Condor is not suited to running jobs with large memory requirements. Since all pool PCs are configured to allow a Condor job to run on each processor core, the amount of memory available to each job is around 2 GB. Since there may be other processes running on a PC (even while no one is logged in) this may be reduced to around 500 MB for practical purposes. If your jobs are likely to use excess memory, the HPC service may prove to be a better option. Contact the Condor administrator for further details.


Disk space

The amount of disk space available on each PC will vary from one centre to another depending on the actual machine specification and the amount of software preinstalled on it. Condor jobs should aim to take up no more than a few GB of disk and if you require more than this please contact the Condor administrator for advice.

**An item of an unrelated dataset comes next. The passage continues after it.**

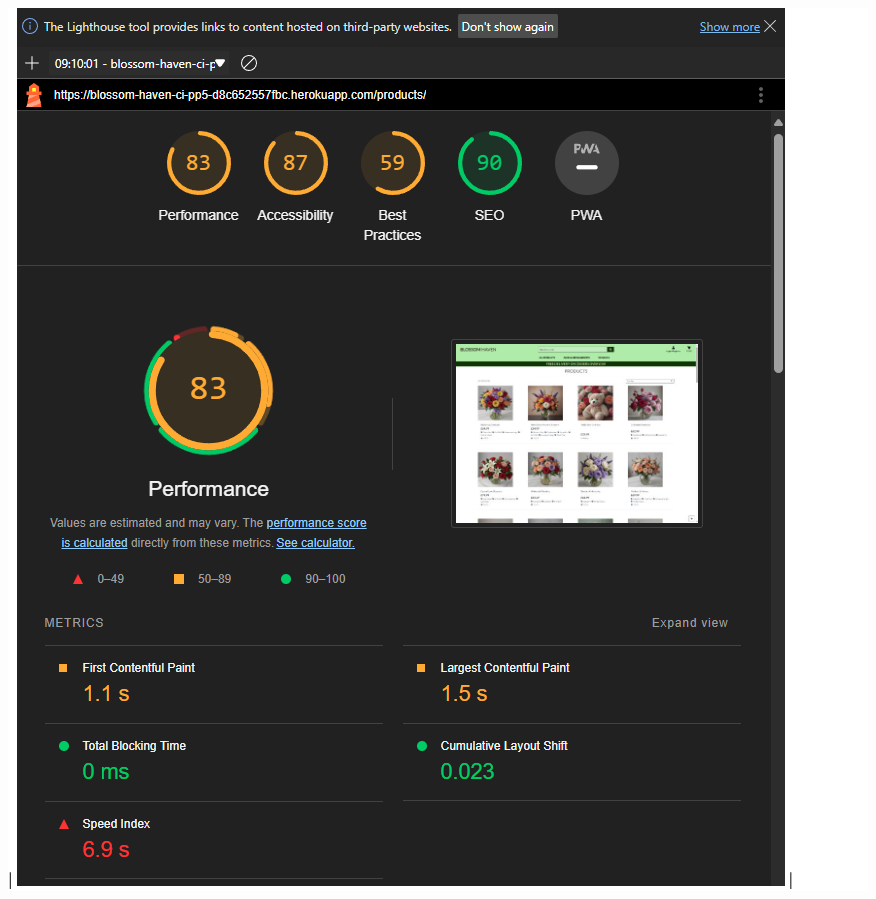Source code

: | ![Screencap products list lighthouse desktop](./media/lighthouse/products/products-all-lh-desktop.png) |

In the past, Windows has performed very slowly with large files (bigger than 2 GB) although the situation may have improved recently.


Batch sizes

There is no hard limit on the amount of jobs that can be submitted in one batch (called a cluster in Condor) but please be aware that by submitting very large numbers of jobs a heavy load is placed on the scheduler which may degrade the performance for other users. We have found that Condor can cope with a cluster of 50,000 jobs but clusters of this size should not be used any more than is absolutely necessary. In particular, please do not submit very large clusters if all of the jobs are unlikely to complete within a week or two.


Storage space on the Condor server

The Condor data filestore resides on a large 7 TB RAID system which can hold around two million files and directories (i.e. inodes). Unlike the standard Sun UNIX service home filestore there are no quota restrictions and the entire filesystem is shared between users. Please bear this in mind and delete any files which are no longer needed. The amount of storage may sound a lot but it can quickly be exhausted by the very large numbers of files generated by Condor.

Note that the Condor filesystem in not backed up and in the unlikely (but possible) event of a crash it may not be possible to restore any of the data on it. It is therefore unsuited to long term storage of data and important results should be copied to somewhere safe.